Posted: Thu Jan 08, 2009 10:00 am
by chulett
Be aware of what it is doing - getting a list of job numbers and issuing a CLEAR.FILE for each one in a loop, which means you'll lose all of your auto purge information. However, there is another Ken Bland utility out there to set them all as well. Not 'preserve' but set.

Posted: Thu Jan 08, 2009 10:42 am
by JeroenDmt
Do you accidentally know where to find that one?

Posted: Thu Jan 08, 2009 10:47 am
by chulett
Accidentally? As a matter of fact...

viewtopic.php?t=106690

:D

Posted: Thu Jan 08, 2009 12:48 pm
by JeroenDmt
Great! Thanks :D

Posted: Thu Jul 23, 2009 1:19 am
by sbass1
(May as well just add to this thread rather than starting a new one)

So I read this thread, and also
viewtopic.php?t=82586, and
viewtopic.php?t=106690

See also
viewtopic.php?t=128396&highlight=

Plagiarizing from viewtopic.php?t=82586 above, I've written this simple routine:

Code: Select all

TCL = "CLEAR.FILE RT_LOG" : pJobNumber
Call DSExecute("TCL", TCL, ScreenOutput, SystemReturnCode) 
Ans = ScreenOutput : @VM : SystemReturnCode
Using the same approach as in viewtopic.php?t=128396&highlight= to loop over the jobs in the project, I can clear the desired logs in the project. Further enhancements are parsing the Ans text to write to the log or sequential file, etc.

However, I read this also deletes auto purge settings, etc.
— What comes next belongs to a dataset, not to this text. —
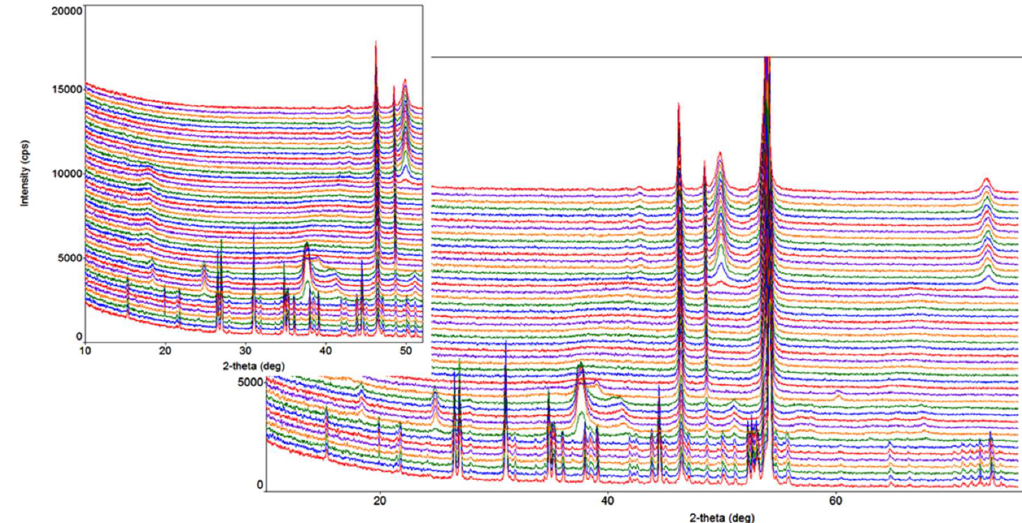
Figure 1. Powder X-ray diffraction pattern recorded for NH 4 MgCl 3 ·6H 2 O up to 540 °C.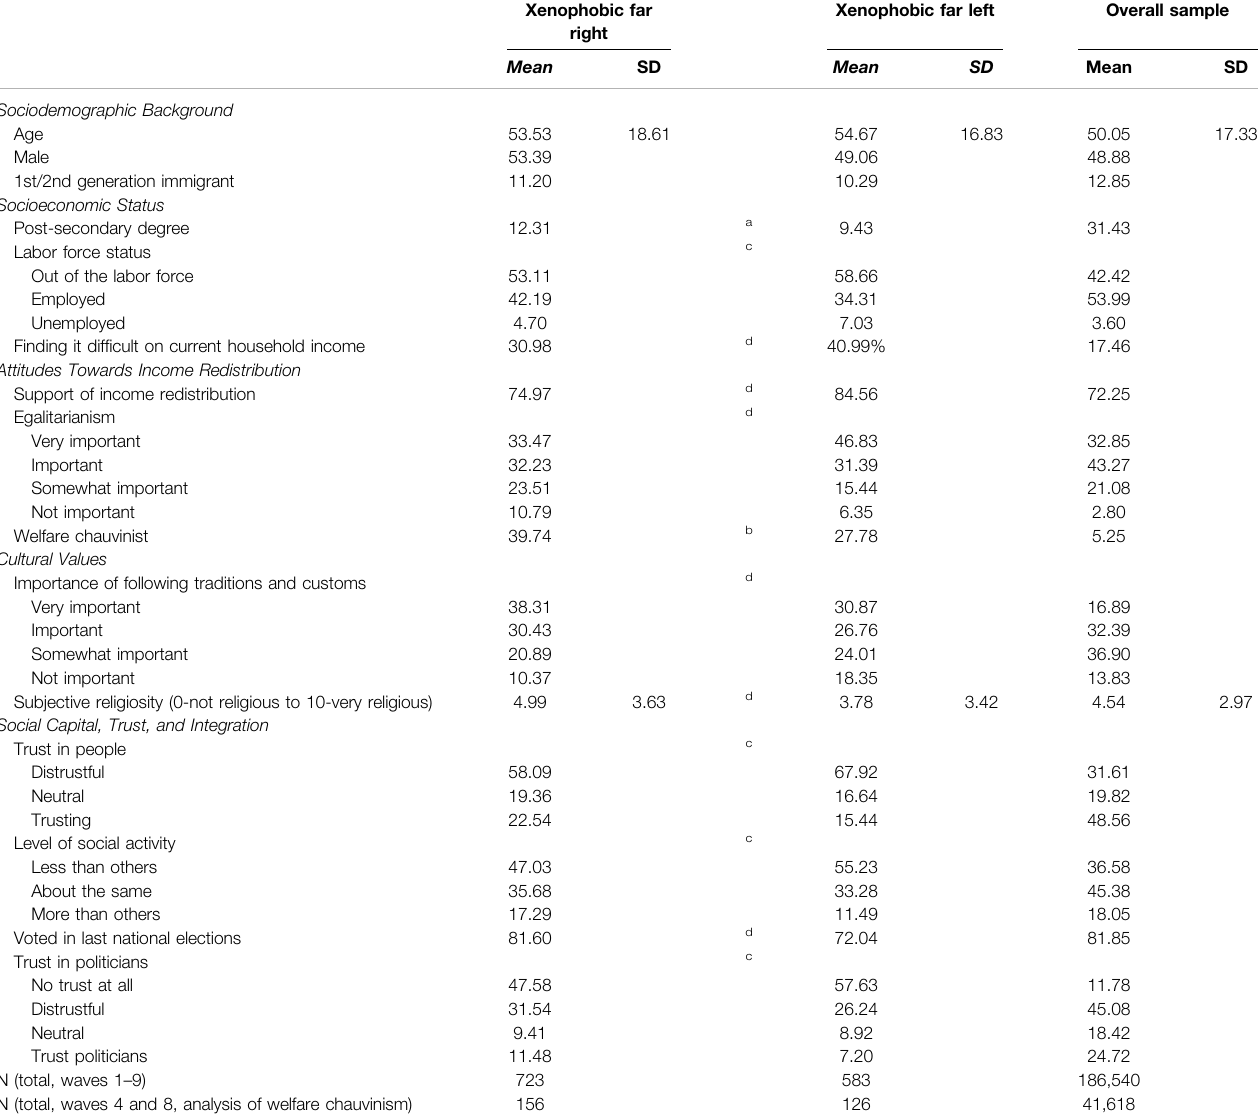
TABLE 1 | Average group characteristics of the extremely xenophobic far right, far left and the overall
Is there a better way, or is this best practice to, as the subject says, "clear logs files in one shot"?

Thanks,
Scott

Posted: Thu Jul 23, 2009 1:27 am
by ArndW
I just spent weeks writing a program which manages log files - you can choose whether by date, or runs or number of log entries and it cleans up broken multi-instance and job run data plus it reorganizes remaining data and performs other housekeeping. Entries removed are archived to an Oracle database. All this work because this site doesn't want to lose log entries. The CLEAR.FILE approach works quite well and is fast and efficient. If you wanted to be clean, you could read or copy the //PURGE.SETTINGS record prior to clearing the file and then writing it back to the new and pristine log file. The other control records in the log file, "//SEQUENCE.NO" and "//JOB.STARTED.NO" don't need to be kept if all of the log entries that they refer to are cleared.

Posted: Thu Jul 23, 2009 4:51 pm
by ray.wurlod
Scott wrote:Is there a better way, or is this best practice to, as the subject says, "clear logs files in one shot"?
Use the auto-purge settings. Maybe with tighter rules than you currently have in place. That's what I'd regard as best practice.
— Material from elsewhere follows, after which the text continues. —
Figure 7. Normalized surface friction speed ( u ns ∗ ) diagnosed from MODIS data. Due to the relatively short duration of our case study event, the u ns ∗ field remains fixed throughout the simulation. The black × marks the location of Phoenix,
Posted: Thu Jul 23, 2009 5:33 pm
by sbass1
ray.wurlod wrote:
Scott wrote:Is there a better way, or is this best practice to, as the subject says, "clear logs files in one shot"?
Use the auto-purge settings. Maybe with tighter rules than you currently have in place. That's what I'd regard as best practice.
Thanks Ray. I'm currently just using this utility in our DEV environment, where job creation is very dynamic, and the large logs (usually due to thousands of warnings) make reading the logs slow.

I'll ensure we set proper auto-purge settings for our PRD environment.